- Description of the task -
Go through the entries below and collect each line with the string "keygen" in it.

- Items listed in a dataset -

* * * * *

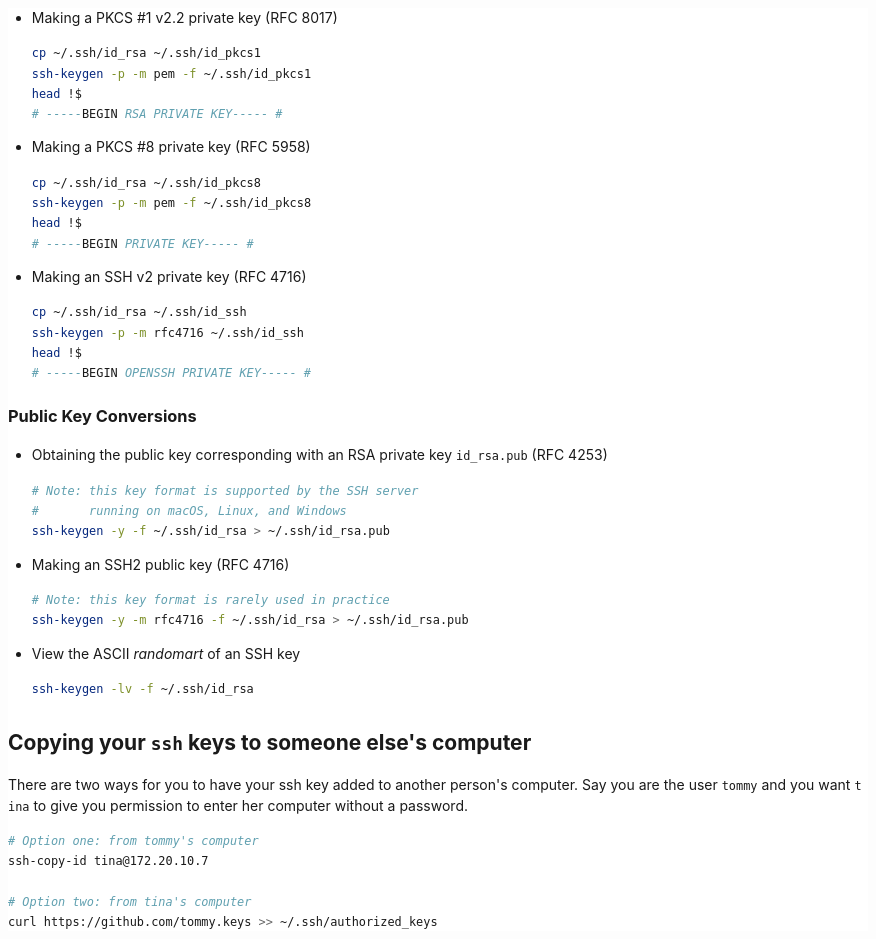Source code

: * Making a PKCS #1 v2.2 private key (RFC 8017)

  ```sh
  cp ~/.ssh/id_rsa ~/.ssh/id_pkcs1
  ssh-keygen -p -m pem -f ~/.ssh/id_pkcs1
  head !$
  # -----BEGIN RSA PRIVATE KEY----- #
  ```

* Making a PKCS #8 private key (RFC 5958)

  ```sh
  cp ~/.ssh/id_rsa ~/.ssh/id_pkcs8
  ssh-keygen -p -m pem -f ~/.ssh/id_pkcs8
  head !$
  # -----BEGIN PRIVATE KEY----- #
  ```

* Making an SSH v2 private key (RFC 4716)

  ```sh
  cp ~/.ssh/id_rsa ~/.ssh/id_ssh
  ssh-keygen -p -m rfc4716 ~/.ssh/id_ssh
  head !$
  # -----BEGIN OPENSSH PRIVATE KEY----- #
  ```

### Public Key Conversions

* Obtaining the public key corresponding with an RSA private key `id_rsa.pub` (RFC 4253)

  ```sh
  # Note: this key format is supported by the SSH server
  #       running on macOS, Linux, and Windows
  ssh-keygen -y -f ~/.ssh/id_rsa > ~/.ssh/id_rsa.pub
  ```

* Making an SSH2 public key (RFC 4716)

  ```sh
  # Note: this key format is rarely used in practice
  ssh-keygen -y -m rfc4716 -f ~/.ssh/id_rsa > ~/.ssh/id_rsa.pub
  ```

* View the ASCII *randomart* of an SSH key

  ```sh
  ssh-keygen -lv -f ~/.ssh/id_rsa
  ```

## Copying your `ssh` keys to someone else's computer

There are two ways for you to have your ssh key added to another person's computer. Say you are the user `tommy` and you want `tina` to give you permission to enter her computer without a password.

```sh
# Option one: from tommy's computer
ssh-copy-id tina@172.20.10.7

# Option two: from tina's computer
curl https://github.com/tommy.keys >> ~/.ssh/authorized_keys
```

* * * * *

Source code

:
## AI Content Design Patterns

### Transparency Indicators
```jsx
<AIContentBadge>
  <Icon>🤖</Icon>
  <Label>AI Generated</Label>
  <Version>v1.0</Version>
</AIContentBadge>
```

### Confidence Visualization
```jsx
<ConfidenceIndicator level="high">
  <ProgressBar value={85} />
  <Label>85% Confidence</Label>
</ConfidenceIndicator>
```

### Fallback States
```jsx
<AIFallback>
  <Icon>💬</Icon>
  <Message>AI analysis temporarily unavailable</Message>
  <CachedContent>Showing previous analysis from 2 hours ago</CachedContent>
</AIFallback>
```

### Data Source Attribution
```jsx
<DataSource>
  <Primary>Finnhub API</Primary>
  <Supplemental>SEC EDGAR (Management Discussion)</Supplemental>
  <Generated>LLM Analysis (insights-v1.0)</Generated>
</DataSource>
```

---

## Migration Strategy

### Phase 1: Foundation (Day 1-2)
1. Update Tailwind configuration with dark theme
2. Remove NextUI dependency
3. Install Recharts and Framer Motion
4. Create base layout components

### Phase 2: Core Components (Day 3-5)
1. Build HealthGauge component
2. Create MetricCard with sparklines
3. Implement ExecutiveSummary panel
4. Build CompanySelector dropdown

* * * * *

- Solution to the exercise -
  ssh-keygen -p -m pem -f ~/.ssh/id_pkcs1
  ssh-keygen -p -m pem -f ~/.ssh/id_pkcs8
  ssh-keygen -p -m rfc4716 ~/.ssh/id_ssh
  ssh-keygen -y -f ~/.ssh/id_rsa > ~/.ssh/id_rsa.pub
  ssh-keygen -y -m rfc4716 -f ~/.ssh/id_rsa > ~/.ssh/id_rsa.pub
  ssh-keygen -lv -f ~/.ssh/id_rsa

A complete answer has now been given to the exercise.